[Extracted page text data]
□ □ □ □ □
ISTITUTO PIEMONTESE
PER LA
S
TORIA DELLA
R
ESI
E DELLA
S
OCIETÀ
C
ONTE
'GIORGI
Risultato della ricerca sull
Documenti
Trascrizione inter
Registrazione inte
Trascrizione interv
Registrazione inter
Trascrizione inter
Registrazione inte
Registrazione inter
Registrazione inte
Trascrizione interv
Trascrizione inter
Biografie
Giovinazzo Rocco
□ □ □ □ □
Retype the entries in full. Keep every line identical.

ISTITUTO PIEMONTESE
PER LA
S
TORIA DELLA
R
ESI
E DELLA
S
OCIETÀ
C
ONTE
'GIORGI
Risultato della ricerca sull
Documenti
Trascrizione inter
Registrazione inte
Trascrizione interv
Registrazione inter
Trascrizione inter
Registrazione inte
Registrazione inter
Registrazione inte
Trascrizione interv
Trascrizione inter
Biografie
Giovinazzo Rocco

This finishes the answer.